Just four months after their move to Lime Rock, Hosea suffered a severe stroke, leaving him partially paralyzed and no longer able to perform his lighthouse duties. The role instead fell to Ida and her mother, Zoradia. They had to fill the lamp with oil (initially whale oil, then lard oil) at dusk and again at midnight, trim the wick, polish the reflectors of the sixth-order Fresnel lens (the smallest lens at the time) and extinguish the light at sunrise. They also had to keep up to date with copious paperwork, including daily weather and lighthouse reports.

Ida had to take over other family responsibilities as well, including rowing her younger siblings to and from school across the channel every day.”

 

Ida Lewis on the cover of Harper’s Weekly, 1869.
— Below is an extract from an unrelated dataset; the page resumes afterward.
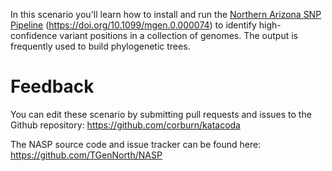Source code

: In this scenario you'll learn how to install and run the [Northern Arizona SNP Pipeline](https://github.com/TGenNorth/NASP) (https://doi.org/10.1099/mgen.0.000074) to identify high-confidence variant positions in a collection of genomes. The output is frequently used to build phylogenetic trees.

# Feedback

You can edit these scenario by submitting pull requests and issues to the Github repository: https://github.com/corburn/katacoda

The NASP source code and issue tracker can be found here: https://github.com/TGenNorth/NASP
At the age of sixteen-years-old, Ida completed her first of many row boat rescues. From the few depicted in Guiding Lights, Ida saved ten men and one sheep with very little appreciation shown by any of them – at least until the media caught wind of her heroic feats in 1869. From there Ida became a celebrated household name, ‘America’s Grace Darling’ – but there was some uneasy debate about whether it was ‘unfeminine’ for her to row a boat.

 

“Ida retorted that there was nothing unfeminine about saving people’s lives.”

 

Ida spent 54 years at Lime Rock and was the most famous lightkeeper of her time, due to both her gender and her many daring rescues. She had no children; instead, she said, ‘the light is my child’.14 She is believed to have saved the lives of dozens of people, but the official count is eighteen because many earlier rescues were not recorded at the time. Ida was a matter-of-fact person who believed it was all part of the job, and she never wrote down personal accounts of her daring feats. Indirectly, she saved countless lives — not only the people she fished out of the water, but those she protected by keeping the light burning night after night, year after year.